Input records =
•••

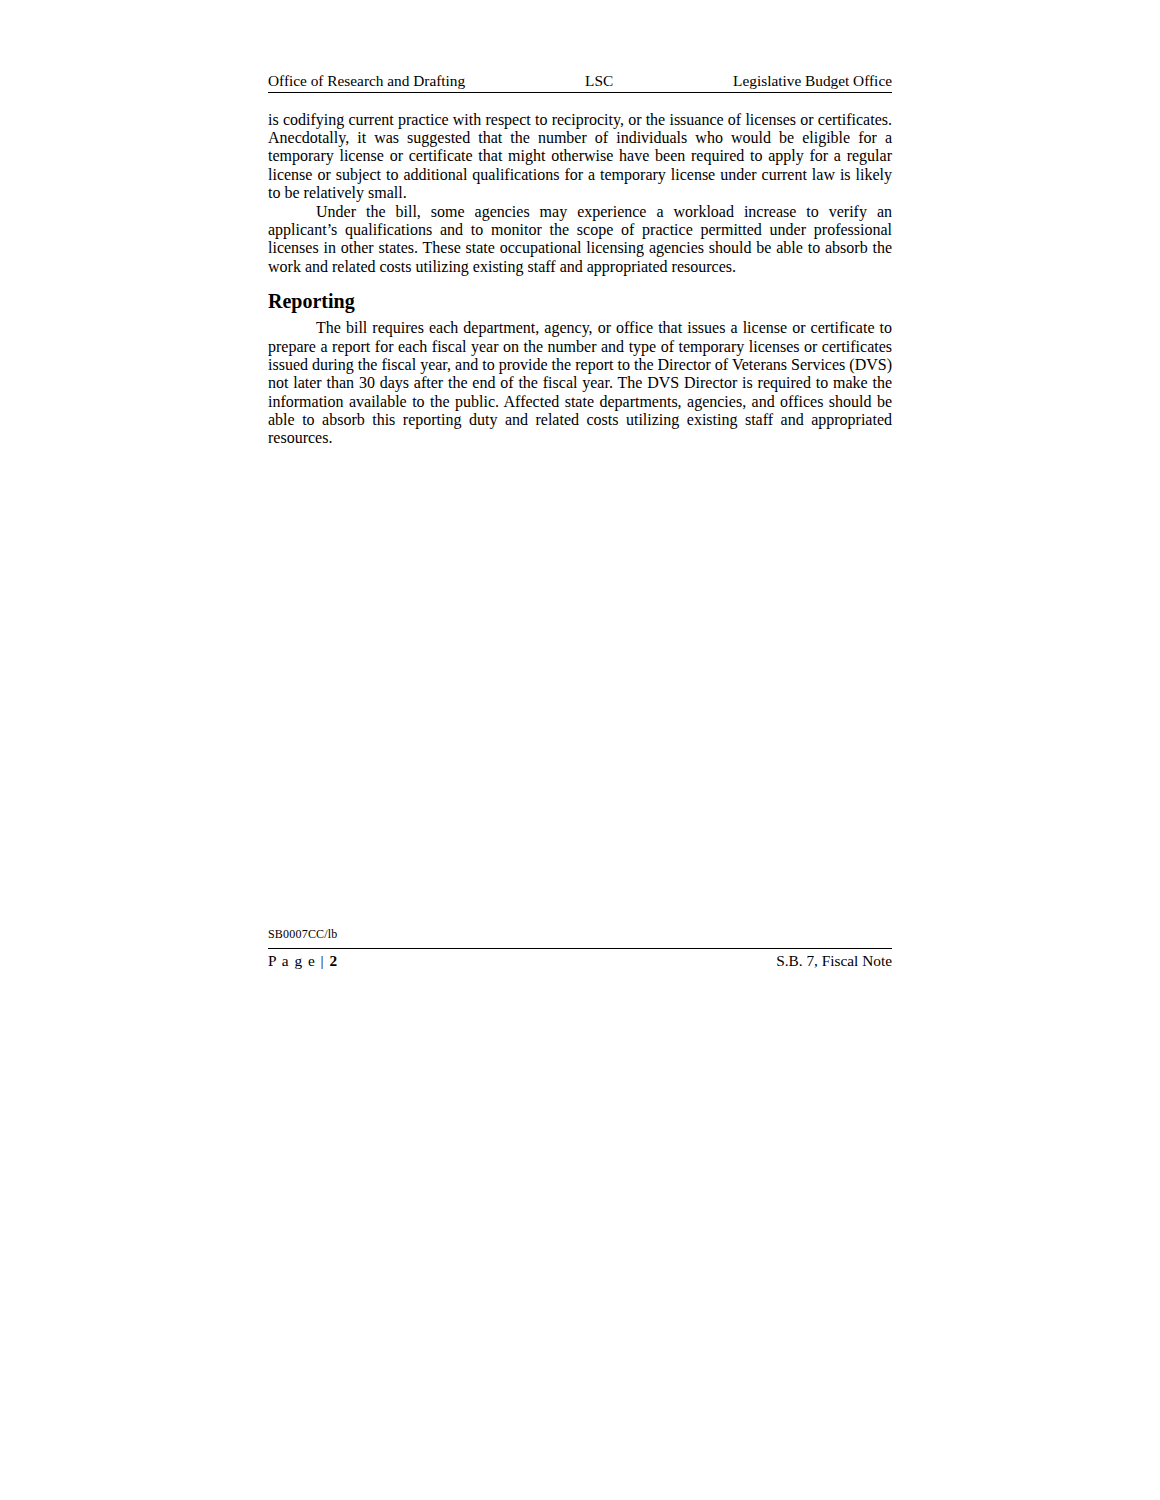Office of Research and Drafting
LSC
Legislative Budget Office
is codifying current practice with respect to reciprocity, or the issuance of licenses or certificates. Anecdotally, it was suggested that the number of individuals who would be eligible for a temporary license or certificate that might otherwise have been required to apply for a regular license or subject to additional qualifications for a temporary license under current law is likely to be relatively small.
Under the bill, some agencies may experience a workload increase to verify an applicant’s qualifications and to monitor the scope of practice permitted under professional licenses in other states. These state occupational licensing agencies should be able to absorb the work and related costs utilizing existing staff and appropriated resources.
Reporting
The bill requires each department, agency, or office that issues a license or certificate to prepare a report for each fiscal year on the number and type of temporary licenses or certificates issued during the fiscal year, and to provide the report to the Director of Veterans Services (DVS) not later than 30 days after the end of the fiscal year. The DVS Director is required to make the information available to the public. Affected state departments, agencies, and offices should be able to absorb this reporting duty and related costs utilizing existing staff and appropriated resources.
SB0007CC/lb
P a g e | 2
S.B. 7, Fiscal Note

•••

Exercise =
Please make an exact copy of the whole listing and leave out its pictures.

Output of the task =
Office of Research and Drafting
LSC
Legislative Budget Office
is codifying current practice with respect to reciprocity, or the issuance of licenses or certificates. Anecdotally, it was suggested that the number of individuals who would be eligible for a temporary license or certificate that might otherwise have been required to apply for a regular license or subject to additional qualifications for a temporary license under current law is likely to be relatively small.
Under the bill, some agencies may experience a workload increase to verify an applicant’s qualifications and to monitor the scope of practice permitted under professional licenses in other states. These state occupational licensing agencies should be able to absorb the work and related costs utilizing existing staff and appropriated resources.
Reporting
The bill requires each department, agency, or office that issues a license or certificate to prepare a report for each fiscal year on the number and type of temporary licenses or certificates issued during the fiscal year, and to provide the report to the Director of Veterans Services (DVS) not later than 30 days after the end of the fiscal year. The DVS Director is required to make the information available to the public. Affected state departments, agencies, and offices should be able to absorb this reporting duty and related costs utilizing existing staff and appropriated resources.
SB0007CC/lb
P a g e | 2
S.B. 7, Fiscal Note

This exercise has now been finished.